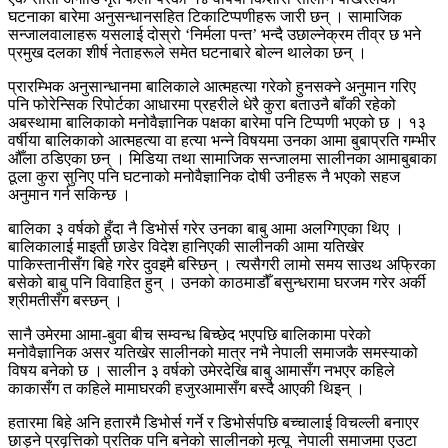
घटनाका बारेमा अनुसन्धानसहित टिकाटिप्पणीहरू जारी छन् । सामाजिक
सन्जालवालाहरू यसलाई दोस्रो ‘निर्मला पन्त’ भन्दै उछाल्नेक्रम तीव्र छ भने
प्रमुख दलका शीर्ष नेताहरूले समेत घटनाबारे बोल्न थालेका छन् ।
प्रारम्भिक अनुसान्धानमा बालिकाले आत्महत्या गरेको हुनसक्ने अनुमान गरिए
पनि फोरेन्सिक रिपोर्टका आधारमा प्रहरीले धेरै कुरा बताउनै बाँकी रहेको
अबस्थामा बालिकाको मनोवैज्ञानिक पक्षका बारेमा पनि टिप्पणी भएको छ । १३
वर्षीया बालिकाको आत्महत्या वा हत्या भन्ने विषयमा उनका आमा बुबाप्रति गम्भीर
औँला ठडिएका छन् । मिडिया तथा सामाजिक सन्जालमा सालीनका आमाबुबाका
ठूला कुरा सुनिए पनि घटनाको मनोवैज्ञानिक दोषी उनीहरू नै भएको सहज
अनुमान गर्न सकिन्छ ।
बालिका ३ वर्षको हुँदा नै डिभोर्स गरेर उनका बाबु आमा अलग्गिएका थिए ।
बालिकालाई माइती छाडेर विदेश हानिएकी सालीनकी आमा यतिखेर
पाकिस्तानीसँग बिहे गरेर दुवइमै बस्छिन् । त्यसैगरी लामो समय साउथ अफ्रिका
बसेको बाबु पनि विवाहित हुन् । उनको काठमाडौँ बसुन्धरामा घरजम गरेर अर्की
श्रीमतीसँग बस्छन् ।
सानै उमेरमा आमा-बुवा बीच सम्वन्ध बिच्छेद भएपछि बालिकामा परेको
मनोवैज्ञानिक असर यतिखेर सालीनको मात्र नभै नेपाली समाजकै समस्याको
विषय बनेको छ । सालीन ३ वर्षको उमेरदेखि बाबु आमासँग नभएर कहिले
काकासँग त कहिले मामाघरकी हजुरआमासँग बस्दै आएकी थिइन् ।
हतारमा बिहे अनि हतारमै डिभोर्स गर्ने र डिभोर्सपछि बच्चालाई विचल्ली बनाएर
छाड्ने प्रवृत्तिको प्रतिक पनि बनेको सालीनको मृत्यू नेपाली समाजमा एउटा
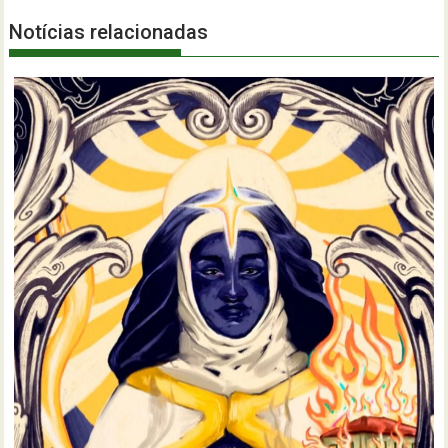
Notícias relacionadas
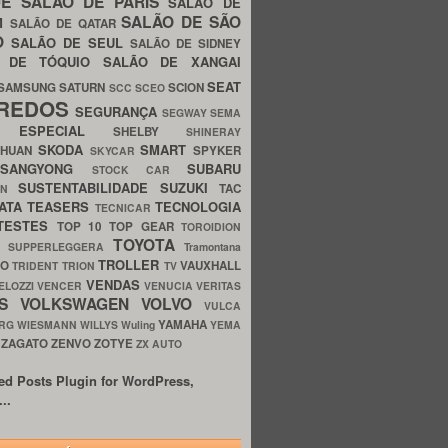
UE
SALÃO DE PARIS
SALÃO DE
SALÃO DE SÃO
IM
SALÃO DE QATAR
O
SALÃO DE SEUL
SALÃO DE SIDNEY
O DE TÓQUIO
SALÃO DE XANGAI
SEAT
SAMSUNG
SATURN
SCION
SCC
SCEO
REDOS
SEGURANÇA
SEGWAY
SEMA
E ESPECIAL
SHELBY
SHINERAY
SKODA
SMART
GHUAN
SPYKER
SKYCAR
SSANGYONG
SUBARU
STOCK CAR
SUSTENTABILIDADE
SUZUKI
TAC
WN
ATA
TEASERS
TECNOLOGIA
TECNICAR
TESTES
TOP 10
TOP GEAR
TOROIDION
TOYOTA
G SUPPERLEGGERA
Tramontana
TROLLER
TO
VAUXHALL
TRIDENT
TRION
TV
VENDAS
ELOZZI
VENCER
VENUCIA
VERITAS
OS
VOLKSWAGEN
VOLVO
VULCA
YAMAHA
URG
WIESMANN
WILLYS
Wuling
YEMA
ZAGATO
ZENVO
ZOTYE
O
ZX AUTO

·····

=== Activity ===
Once you have located every line with the word "SALÃO" in the material above, list those lines.

=== Written solution ===
SALÃO DE PARIS
SALÃO DE
SALÃO DE SÃO
SALÃO DE QATAR
SALÃO DE SEUL
SALÃO DE SIDNEY
SALÃO DE XANGAI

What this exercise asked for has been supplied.